▶ _INFORMATION SHOWN_:
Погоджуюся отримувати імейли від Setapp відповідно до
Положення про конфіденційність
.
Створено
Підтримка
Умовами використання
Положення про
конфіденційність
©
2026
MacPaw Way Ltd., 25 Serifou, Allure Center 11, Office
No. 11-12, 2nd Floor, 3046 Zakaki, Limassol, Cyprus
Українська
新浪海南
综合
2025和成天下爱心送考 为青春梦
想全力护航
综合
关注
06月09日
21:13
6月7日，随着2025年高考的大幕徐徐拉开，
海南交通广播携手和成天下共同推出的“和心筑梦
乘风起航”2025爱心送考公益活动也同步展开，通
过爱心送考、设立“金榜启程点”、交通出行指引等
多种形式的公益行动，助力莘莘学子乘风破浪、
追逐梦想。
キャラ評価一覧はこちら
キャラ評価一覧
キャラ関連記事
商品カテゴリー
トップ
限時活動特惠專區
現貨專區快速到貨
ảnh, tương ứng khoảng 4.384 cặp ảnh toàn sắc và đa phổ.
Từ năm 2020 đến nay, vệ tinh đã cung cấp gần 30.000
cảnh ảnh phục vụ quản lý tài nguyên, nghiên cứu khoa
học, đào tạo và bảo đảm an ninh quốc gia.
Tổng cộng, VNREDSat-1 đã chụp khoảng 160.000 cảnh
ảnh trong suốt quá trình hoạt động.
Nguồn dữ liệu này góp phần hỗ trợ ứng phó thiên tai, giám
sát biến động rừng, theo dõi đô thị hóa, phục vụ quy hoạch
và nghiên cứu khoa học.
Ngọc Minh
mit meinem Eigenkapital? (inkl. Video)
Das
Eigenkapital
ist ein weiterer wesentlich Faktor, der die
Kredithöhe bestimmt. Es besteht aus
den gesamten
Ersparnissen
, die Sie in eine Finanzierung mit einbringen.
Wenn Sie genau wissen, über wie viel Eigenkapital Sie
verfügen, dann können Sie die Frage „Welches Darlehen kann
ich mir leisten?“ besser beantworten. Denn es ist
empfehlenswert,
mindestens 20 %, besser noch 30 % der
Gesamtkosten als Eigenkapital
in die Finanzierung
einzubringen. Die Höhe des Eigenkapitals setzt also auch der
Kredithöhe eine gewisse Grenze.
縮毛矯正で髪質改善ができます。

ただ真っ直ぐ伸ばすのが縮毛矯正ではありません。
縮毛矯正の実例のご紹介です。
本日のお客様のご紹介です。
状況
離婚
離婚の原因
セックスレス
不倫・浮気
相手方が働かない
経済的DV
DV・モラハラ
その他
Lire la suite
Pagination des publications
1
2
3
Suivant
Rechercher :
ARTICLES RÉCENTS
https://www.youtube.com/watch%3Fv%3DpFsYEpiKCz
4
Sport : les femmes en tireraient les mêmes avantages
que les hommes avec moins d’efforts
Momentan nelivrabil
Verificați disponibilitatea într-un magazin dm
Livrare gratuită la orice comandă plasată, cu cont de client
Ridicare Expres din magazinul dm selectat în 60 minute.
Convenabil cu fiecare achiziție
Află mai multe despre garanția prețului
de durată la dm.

▶ _WHAT IS REQUIRED_: Could you set down every line of the listing above again, unchanged and in the same order?

▶ _SOLVED PROBLEM_:
Погоджуюся отримувати імейли від Setapp відповідно до
Положення про конфіденційність
.
Створено
Підтримка
Умовами використання
Положення про
конфіденційність
©
2026
MacPaw Way Ltd., 25 Serifou, Allure Center 11, Office
No. 11-12, 2nd Floor, 3046 Zakaki, Limassol, Cyprus
Українська
新浪海南
综合
2025和成天下爱心送考 为青春梦
想全力护航
综合
关注
06月09日
21:13
6月7日，随着2025年高考的大幕徐徐拉开，
海南交通广播携手和成天下共同推出的“和心筑梦
乘风起航”2025爱心送考公益活动也同步展开，通
过爱心送考、设立“金榜启程点”、交通出行指引等
多种形式的公益行动，助力莘莘学子乘风破浪、
追逐梦想。
キャラ評価一覧はこちら
キャラ評価一覧
キャラ関連記事
商品カテゴリー
トップ
限時活動特惠專區
現貨專區快速到貨
ảnh, tương ứng khoảng 4.384 cặp ảnh toàn sắc và đa phổ.
Từ năm 2020 đến nay, vệ tinh đã cung cấp gần 30.000
cảnh ảnh phục vụ quản lý tài nguyên, nghiên cứu khoa
học, đào tạo và bảo đảm an ninh quốc gia.
Tổng cộng, VNREDSat-1 đã chụp khoảng 160.000 cảnh
ảnh trong suốt quá trình hoạt động.
Nguồn dữ liệu này góp phần hỗ trợ ứng phó thiên tai, giám
sát biến động rừng, theo dõi đô thị hóa, phục vụ quy hoạch
và nghiên cứu khoa học.
Ngọc Minh
mit meinem Eigenkapital? (inkl. Video)
Das
Eigenkapital
ist ein weiterer wesentlich Faktor, der die
Kredithöhe bestimmt. Es besteht aus
den gesamten
Ersparnissen
, die Sie in eine Finanzierung mit einbringen.
Wenn Sie genau wissen, über wie viel Eigenkapital Sie
verfügen, dann können Sie die Frage „Welches Darlehen kann
ich mir leisten?“ besser beantworten. Denn es ist
empfehlenswert,
mindestens 20 %, besser noch 30 % der
Gesamtkosten als Eigenkapital
in die Finanzierung
einzubringen. Die Höhe des Eigenkapitals setzt also auch der
Kredithöhe eine gewisse Grenze.
縮毛矯正で髪質改善ができます。

ただ真っ直ぐ伸ばすのが縮毛矯正ではありません。
縮毛矯正の実例のご紹介です。
本日のお客様のご紹介です。
状況
離婚
離婚の原因
セックスレス
不倫・浮気
相手方が働かない
経済的DV
DV・モラハラ
その他
Lire la suite
Pagination des publications
1
2
3
Suivant
Rechercher :
ARTICLES RÉCENTS
https://www.youtube.com/watch%3Fv%3DpFsYEpiKCz
4
Sport : les femmes en tireraient les mêmes avantages
que les hommes avec moins d’efforts
Momentan nelivrabil
Verificați disponibilitatea într-un magazin dm
Livrare gratuită la orice comandă plasată, cu cont de client
Ridicare Expres din magazinul dm selectat în 60 minute.
Convenabil cu fiecare achiziție
Află mai multe despre garanția prețului
de durată la dm.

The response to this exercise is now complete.